Bringing the Ozaki procedure to the world to repair children’s aortic valves
Children with aortic stenosis or regurgitation often need surgery to reconstruct or replace the aortic valve. However, existing bioprosthetics can fail over time, and mechanical leaflets and valves require lifelong anticoagulant therapy. Christopher Baird, MD, director of the Congenital Heart Valve Program at Boston Children’s Hospital, saw a promising alternative emerge in adult cardiac surgery: aortic valve neo-cuspidization, also known as the Ozaki procedure.
Developed by Japanese heart surgeon Shigeyuki Ozaki, PhD, in 2007, the operation reconstructs valves with tissue from the patient’s pericardial sac. The newly crafted valves behave much like real heart valves, allowing more normal blood flow through the aorta.
The Heart Center began offering the procedure in 2015, after Baird performed the first two pediatric cases under Ozaki’s tutelage. Short-term pediatric results have been promising. Baird, Brenda Cooney, MSHS, PA-C, and other colleagues have since been training cardiac surgical and ICU teams in the U.S. and around the world for several years.
“These trainings evolved out of our travels with the International Quality Improvement Collaborative (IQ/IC) for Congenital Heart Disease, which provides a benchmark for congenital cardiac surgery in low and middle income countries,” says Cooney. “With limited solutions for pediatric aortic valve disease, many centers became very interested in our experience with the Ozaki procedure and requested our help in training.”
Standardizing a complex heart operation
The pediatric Ozaki procedure is an attractive option for low- or middle-income countries that have difficulty accessing expensive prosthetic or mechanical valves for children with valve disease, says Cooney.
The technique employs custom sizers to measure the child’s aortic root and a template placed over the pericardial tissue, from which valve leaflets of the appropriate size are cut. After excising the patient’s existing leaflets, the surgeon sutures the newly fashioned leaflets into the annulus to reconstruct the valve.
“The procedure is technically more challenging in children,” Baird says. “The aortic root and annulus are much smaller, and it’s harder to align the corners.
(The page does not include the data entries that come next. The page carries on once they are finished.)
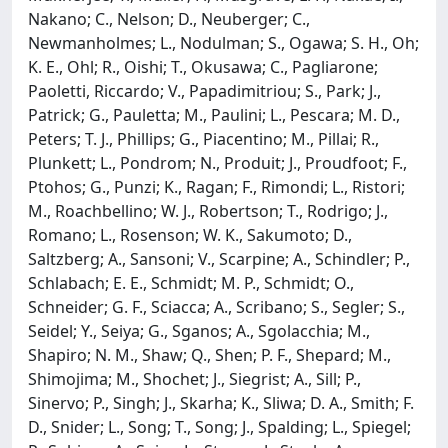
Nakano; C., Nelson; D., Neuberger; C.,
Newmanholmes; L., Nodulman; S., Ogawa; S. H., Oh;
K. E., Ohl; R., Oishi; T., Okusawa; C., Pagliarone;
Paoletti, Riccardo; V., Papadimitriou; S., Park; J.,
Patrick; G., Pauletta; M., Paulini; L., Pescara; M. D.,
Peters; T. J., Phillips; G., Piacentino; M., Pillai; R.,
Plunkett; L., Pondrom; N., Produit; J., Proudfoot; F.,
Ptohos; G., Punzi; K., Ragan; F., Rimondi; L., Ristori;
M., Roachbellino; W. J., Robertson; T., Rodrigo; J.,
Romano; L., Rosenson; W. K., Sakumoto; D.,
Saltzberg; A., Sansoni; V., Scarpine; A., Schindler; P.,
Schlabach; E. E., Schmidt; M. P., Schmidt; O.,
Schneider; G. F., Sciacca; A., Scribano; S., Segler; S.,
Seidel; Y., Seiya; G., Sganos; A., Sgolacchia; M.,
Shapiro; N. M., Shaw; Q., Shen; P. F., Shepard; M.,
Shimojima; M., Shochet; J., Siegrist; A., Sill; P.,
Sinervo; P., Singh; J., Skarha; K., Sliwa; D. A., Smith; F.
D., Snider; L., Song; T., Song; J., Spalding; L., Spiegel;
But once you standardize that, it becomes easier.”
The training sessions use a benchtop model of the aortic root, with ridges to represent the native annulus, and sheets of synthetic material for crafting the leaflets. These as well as the sizers and template, are commercially sourced from Japan. Smaller versions have been created specifically for pediatric use.
While some training sessions have been conducted via Zoom during the COVID-19 pandemic, Baird and Cooney say there’s no substitute for live, hands-on learning.
“There are many subtleties to sewing in the leaflets that only hands-on experience can teach,” says Cooney.
The Ozaki Global Registry
Trained by Baird and Cooney, surgeons in Chile, China, Vietnam, India, the Republic of Georgia, and Spain have begun doing their own pediatric Ozaki procedures. They are contributing outcomes data to a global registry launched by Boston Children’s about a year ago. In some cases, international fellows training at Boston Children’s have brought the procedure back to their home countries.
The hope is that Ozaki repairs will remain durable as children’s valves and aortic root grow. It appears that the new valves can accommodate a certain amount of growth while maintaining good leaflet coaptation. But there are no long-term data.
Ozaki procedures in other valves
While roughly 99 percent of Ozaki procedures at Boston Children’s have involved the aortic valve (typically 3-leaflet or single-leaflet replacement), Baird and colleagues have performed an adapted version for other valves such as the truncal valve, pulmonary valve, and right ventricle-to-pulmonary-artery conduits.
That’s where the Ozaki Global Registry comes in. Baird is medical principal investigator, and Lynn Sleeper, ScD, is principal investigator of its Data Coordinating Center, housed in the Heart Center. The Registry is sponsored in part by the Japanese Organization for Medical Device Development, Inc.
“We are collecting surgical and medical history information on each child and adult, along with annual clinical and echocardiographic data to learn about the procedure’s longevity for aortic valve reconstruction,” Sleeper says.
Outcomes tracked include echocardiography measures of aortic regurgitation and aortic stenosis, the need for repeat operations, the need for pacemakers, transplant, and death. As of July 26, the registry had more than 250 cases, 130 of them pediatric, with 10 centers participating worldwide. (Hospitals interested in joining can complete this form.)
The registry is expanding as more centers get training. “International work is very rewarding,” says Cooney. “The clinical teams are eager to learn anything possible to help these children.”
One fond memory was a trip to Vietnam, where Cooney and Baird performed the Ozaki procedure on four young girls alongside the Vietnamese surgeons. “The next year, they surprised us by bringing the girls back to say thank you for repairing their aortic valves,” Cooney says. “There was not a dry eye in the house. That’s what makes these trips worthwhile.”